▶ [Work to be completed]
Copy the listing below character for character, starting at its first line and ending at the line that contains "v(-12, 23.06) *".

>> Start Excerpted records

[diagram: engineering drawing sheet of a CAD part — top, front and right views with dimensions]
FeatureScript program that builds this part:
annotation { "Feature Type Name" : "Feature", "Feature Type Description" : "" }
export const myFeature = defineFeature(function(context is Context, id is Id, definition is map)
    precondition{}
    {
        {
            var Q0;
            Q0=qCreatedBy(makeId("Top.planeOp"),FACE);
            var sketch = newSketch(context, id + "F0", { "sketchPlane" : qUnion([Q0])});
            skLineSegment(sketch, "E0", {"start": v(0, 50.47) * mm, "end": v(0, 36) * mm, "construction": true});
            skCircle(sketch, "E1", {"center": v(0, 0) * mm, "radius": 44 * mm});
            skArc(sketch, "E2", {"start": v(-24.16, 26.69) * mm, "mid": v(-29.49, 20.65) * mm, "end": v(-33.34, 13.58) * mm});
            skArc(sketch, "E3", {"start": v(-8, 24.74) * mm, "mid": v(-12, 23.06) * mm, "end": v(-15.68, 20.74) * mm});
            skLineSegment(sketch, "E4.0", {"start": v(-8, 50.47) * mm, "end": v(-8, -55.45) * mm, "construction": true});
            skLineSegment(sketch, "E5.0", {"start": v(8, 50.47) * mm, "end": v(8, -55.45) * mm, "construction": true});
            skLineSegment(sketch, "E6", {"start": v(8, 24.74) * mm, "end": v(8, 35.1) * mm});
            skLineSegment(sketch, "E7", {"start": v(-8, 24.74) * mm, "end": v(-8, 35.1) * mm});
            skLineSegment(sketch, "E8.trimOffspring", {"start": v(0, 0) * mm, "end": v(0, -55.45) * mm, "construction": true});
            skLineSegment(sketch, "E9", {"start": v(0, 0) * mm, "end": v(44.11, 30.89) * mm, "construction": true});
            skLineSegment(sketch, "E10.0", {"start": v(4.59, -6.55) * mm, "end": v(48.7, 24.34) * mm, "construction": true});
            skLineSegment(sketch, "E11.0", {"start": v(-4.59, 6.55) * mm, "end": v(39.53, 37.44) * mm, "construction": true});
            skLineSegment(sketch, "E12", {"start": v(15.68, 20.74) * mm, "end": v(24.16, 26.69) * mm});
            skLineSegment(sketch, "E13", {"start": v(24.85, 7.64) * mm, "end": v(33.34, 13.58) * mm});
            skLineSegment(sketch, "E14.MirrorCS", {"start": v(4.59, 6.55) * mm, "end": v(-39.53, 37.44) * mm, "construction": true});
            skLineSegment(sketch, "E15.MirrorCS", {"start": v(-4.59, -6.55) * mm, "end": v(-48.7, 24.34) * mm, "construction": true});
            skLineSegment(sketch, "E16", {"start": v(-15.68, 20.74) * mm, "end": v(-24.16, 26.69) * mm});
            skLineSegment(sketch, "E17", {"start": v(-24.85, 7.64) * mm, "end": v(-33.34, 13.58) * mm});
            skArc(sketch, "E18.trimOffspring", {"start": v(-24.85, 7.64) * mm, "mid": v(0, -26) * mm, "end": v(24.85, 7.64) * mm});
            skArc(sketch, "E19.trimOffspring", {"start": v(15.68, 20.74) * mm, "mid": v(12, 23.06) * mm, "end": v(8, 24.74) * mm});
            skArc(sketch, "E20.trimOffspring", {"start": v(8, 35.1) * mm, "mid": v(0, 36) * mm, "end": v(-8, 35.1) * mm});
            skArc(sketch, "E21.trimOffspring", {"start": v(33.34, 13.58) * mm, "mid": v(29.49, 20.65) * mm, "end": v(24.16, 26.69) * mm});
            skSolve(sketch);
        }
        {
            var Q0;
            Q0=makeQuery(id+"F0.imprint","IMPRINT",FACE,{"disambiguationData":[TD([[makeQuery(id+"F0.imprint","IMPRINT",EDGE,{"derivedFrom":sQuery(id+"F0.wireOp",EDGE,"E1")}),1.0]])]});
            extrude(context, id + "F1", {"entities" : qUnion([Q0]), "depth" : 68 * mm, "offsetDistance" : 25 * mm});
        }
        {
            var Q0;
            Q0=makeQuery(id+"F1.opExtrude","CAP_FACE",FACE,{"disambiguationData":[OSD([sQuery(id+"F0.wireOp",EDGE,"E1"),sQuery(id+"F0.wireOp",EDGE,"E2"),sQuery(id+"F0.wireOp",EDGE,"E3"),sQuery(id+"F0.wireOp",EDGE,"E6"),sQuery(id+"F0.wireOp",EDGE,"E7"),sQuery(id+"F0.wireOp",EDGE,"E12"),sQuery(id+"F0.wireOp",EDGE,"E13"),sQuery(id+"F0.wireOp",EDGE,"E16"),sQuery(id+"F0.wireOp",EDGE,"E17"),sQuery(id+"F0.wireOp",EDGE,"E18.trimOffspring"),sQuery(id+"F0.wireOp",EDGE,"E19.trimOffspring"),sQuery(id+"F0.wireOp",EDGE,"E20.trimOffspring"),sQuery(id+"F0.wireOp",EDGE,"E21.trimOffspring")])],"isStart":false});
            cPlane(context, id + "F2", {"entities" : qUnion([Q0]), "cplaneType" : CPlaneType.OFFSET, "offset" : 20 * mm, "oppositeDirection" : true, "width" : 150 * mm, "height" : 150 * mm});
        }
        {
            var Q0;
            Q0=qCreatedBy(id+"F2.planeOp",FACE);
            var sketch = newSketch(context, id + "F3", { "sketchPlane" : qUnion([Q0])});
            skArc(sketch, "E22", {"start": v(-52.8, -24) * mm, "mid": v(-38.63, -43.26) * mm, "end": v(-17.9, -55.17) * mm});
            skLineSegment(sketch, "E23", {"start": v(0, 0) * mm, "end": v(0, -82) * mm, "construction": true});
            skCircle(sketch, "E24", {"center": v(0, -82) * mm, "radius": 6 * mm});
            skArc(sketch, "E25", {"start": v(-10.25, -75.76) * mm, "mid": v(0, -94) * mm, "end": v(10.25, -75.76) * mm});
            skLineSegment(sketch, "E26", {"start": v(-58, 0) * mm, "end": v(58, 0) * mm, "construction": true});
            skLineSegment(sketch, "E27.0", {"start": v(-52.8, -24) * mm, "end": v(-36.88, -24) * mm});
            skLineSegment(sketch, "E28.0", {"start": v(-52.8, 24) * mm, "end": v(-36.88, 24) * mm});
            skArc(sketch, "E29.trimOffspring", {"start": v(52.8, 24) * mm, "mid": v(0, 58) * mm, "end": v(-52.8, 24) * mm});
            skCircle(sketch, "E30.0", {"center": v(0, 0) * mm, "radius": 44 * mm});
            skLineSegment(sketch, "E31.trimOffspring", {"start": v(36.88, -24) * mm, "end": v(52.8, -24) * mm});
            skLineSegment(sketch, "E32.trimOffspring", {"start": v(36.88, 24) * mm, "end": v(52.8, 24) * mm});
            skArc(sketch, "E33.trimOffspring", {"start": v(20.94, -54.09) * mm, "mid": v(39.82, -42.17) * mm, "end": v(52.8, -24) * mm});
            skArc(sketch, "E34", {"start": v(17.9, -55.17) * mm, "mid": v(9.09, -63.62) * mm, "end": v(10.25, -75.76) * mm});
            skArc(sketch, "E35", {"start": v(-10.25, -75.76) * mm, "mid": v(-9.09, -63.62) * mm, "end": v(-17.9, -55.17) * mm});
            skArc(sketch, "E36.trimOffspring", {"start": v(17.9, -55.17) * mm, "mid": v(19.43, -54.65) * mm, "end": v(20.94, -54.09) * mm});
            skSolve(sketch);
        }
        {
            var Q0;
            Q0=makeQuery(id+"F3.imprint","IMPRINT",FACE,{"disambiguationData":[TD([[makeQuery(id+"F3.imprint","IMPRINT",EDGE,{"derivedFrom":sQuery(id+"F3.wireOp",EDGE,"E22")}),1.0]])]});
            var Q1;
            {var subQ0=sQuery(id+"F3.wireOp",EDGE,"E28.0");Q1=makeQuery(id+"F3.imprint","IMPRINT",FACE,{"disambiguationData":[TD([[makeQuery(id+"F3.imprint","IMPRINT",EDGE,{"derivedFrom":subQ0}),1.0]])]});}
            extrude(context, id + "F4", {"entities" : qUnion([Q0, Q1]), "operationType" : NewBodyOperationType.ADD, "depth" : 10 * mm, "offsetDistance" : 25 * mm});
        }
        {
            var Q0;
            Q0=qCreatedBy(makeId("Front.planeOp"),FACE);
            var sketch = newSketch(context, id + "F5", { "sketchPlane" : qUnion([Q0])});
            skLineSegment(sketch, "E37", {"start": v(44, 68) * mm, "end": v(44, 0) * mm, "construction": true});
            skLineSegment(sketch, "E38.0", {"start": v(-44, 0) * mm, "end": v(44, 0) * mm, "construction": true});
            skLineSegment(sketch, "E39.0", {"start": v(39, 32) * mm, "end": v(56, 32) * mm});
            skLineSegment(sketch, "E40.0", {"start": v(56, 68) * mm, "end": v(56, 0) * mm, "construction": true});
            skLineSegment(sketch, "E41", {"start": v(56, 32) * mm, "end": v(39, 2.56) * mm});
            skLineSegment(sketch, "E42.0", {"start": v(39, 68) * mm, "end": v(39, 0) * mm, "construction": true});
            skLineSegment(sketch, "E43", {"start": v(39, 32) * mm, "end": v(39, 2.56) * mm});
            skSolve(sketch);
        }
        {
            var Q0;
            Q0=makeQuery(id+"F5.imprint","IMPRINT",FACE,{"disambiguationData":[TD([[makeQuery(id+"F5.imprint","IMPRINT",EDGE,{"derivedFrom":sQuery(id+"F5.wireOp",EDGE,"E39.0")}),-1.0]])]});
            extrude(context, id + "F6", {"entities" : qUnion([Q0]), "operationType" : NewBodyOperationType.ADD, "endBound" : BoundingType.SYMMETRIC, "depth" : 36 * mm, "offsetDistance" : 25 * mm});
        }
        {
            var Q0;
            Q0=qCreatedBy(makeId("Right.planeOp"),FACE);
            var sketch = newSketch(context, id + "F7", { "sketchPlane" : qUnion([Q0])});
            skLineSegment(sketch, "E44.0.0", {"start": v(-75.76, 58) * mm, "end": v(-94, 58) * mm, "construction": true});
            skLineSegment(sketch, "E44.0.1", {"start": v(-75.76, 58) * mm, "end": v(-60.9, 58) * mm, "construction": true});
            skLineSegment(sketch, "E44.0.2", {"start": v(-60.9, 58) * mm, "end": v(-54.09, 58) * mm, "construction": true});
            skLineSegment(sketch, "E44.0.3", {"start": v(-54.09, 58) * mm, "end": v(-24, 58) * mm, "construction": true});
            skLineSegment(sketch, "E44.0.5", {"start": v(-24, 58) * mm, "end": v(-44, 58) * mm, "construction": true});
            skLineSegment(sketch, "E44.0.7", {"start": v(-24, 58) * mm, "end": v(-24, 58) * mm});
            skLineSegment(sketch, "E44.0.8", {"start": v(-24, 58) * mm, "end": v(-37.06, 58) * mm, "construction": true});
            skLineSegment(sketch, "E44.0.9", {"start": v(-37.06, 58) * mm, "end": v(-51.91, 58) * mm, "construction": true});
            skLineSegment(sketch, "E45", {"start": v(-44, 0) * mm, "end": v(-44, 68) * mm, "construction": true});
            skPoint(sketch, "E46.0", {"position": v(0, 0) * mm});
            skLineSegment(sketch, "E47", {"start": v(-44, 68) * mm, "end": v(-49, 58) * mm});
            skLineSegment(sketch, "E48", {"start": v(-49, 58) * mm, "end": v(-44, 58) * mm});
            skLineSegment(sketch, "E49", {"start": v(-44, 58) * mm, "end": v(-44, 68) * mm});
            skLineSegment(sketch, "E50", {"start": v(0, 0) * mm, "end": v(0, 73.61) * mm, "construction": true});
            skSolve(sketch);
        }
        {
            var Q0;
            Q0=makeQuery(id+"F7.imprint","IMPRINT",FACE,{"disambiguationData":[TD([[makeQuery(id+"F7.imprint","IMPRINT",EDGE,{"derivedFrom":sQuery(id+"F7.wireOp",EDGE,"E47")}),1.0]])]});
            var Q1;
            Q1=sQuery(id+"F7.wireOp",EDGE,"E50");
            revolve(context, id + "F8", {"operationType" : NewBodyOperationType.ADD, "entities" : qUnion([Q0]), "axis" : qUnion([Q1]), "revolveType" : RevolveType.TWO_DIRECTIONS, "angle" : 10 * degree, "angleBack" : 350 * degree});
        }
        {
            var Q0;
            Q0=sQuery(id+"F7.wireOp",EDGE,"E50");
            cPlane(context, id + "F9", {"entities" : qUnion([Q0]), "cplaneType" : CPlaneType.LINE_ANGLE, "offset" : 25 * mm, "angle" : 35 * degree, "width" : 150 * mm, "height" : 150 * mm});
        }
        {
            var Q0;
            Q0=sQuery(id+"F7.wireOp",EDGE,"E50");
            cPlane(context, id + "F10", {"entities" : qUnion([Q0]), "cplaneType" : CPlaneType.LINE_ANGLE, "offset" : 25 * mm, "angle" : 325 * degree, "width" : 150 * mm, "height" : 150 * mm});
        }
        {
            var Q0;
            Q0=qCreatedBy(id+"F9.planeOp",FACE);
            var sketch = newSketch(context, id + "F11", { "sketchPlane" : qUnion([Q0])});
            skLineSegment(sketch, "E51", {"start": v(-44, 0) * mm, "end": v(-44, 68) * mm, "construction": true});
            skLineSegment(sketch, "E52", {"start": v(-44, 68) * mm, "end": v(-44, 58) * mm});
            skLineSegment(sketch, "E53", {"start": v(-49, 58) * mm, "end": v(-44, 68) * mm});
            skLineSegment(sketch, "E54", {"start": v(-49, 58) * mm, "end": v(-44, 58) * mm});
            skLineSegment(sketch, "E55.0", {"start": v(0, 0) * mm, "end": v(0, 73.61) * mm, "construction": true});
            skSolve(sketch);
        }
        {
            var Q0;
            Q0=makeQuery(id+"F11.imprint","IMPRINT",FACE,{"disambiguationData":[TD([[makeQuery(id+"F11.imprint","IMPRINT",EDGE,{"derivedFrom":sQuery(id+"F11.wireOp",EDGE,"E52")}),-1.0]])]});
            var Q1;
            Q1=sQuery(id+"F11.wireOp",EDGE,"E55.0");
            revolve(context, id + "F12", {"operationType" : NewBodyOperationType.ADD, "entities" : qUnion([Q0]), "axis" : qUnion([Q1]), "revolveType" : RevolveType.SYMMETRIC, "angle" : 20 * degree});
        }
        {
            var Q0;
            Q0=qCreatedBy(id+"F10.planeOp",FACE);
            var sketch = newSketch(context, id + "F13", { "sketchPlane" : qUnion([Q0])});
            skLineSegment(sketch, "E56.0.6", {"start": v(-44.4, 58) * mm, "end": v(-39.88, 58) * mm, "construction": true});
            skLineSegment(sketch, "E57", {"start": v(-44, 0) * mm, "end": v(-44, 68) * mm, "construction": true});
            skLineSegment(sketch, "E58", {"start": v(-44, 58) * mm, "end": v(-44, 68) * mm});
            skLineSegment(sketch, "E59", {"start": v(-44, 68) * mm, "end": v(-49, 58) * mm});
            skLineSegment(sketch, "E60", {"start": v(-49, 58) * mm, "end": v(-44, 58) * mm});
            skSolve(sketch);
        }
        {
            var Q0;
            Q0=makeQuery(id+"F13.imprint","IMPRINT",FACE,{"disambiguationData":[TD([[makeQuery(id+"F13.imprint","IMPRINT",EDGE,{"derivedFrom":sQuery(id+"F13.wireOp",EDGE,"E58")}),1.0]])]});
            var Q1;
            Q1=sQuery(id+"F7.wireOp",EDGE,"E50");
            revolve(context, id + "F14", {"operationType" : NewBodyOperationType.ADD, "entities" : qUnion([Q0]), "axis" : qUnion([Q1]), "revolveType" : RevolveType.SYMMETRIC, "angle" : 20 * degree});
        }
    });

>> End Excerpted records

▶ [Answer]
[diagram: engineering drawing sheet of a CAD part — top, front and right views with dimensions]
FeatureScript program that builds this part:
annotation { "Feature Type Name" : "Feature", "Feature Type Description" : "" }
export const myFeature = defineFeature(function(context is Context, id is Id, definition is map)
    precondition{}
    {
        {
            var Q0;
            Q0=qCreatedBy(makeId("Top.planeOp"),FACE);
            var sketch = newSketch(context, id + "F0", { "sketchPlane" : qUnion([Q0])});
            skLineSegment(sketch, "E0", {"start": v(0, 50.47) * mm, "end": v(0, 36) * mm, "construction": true});
            skCircle(sketch, "E1", {"center": v(0, 0) * mm, "radius": 44 * mm});
            skArc(sketch, "E2", {"start": v(-24.16, 26.69) * mm, "mid": v(-29.49, 20.65) * mm, "end": v(-33.34, 13.58) * mm});
            skArc(sketch, "E3", {"start": v(-8, 24.74) * mm, "mid": v(-12, 23.06) * mm, "end": v(-15.68, 20.74) * mm});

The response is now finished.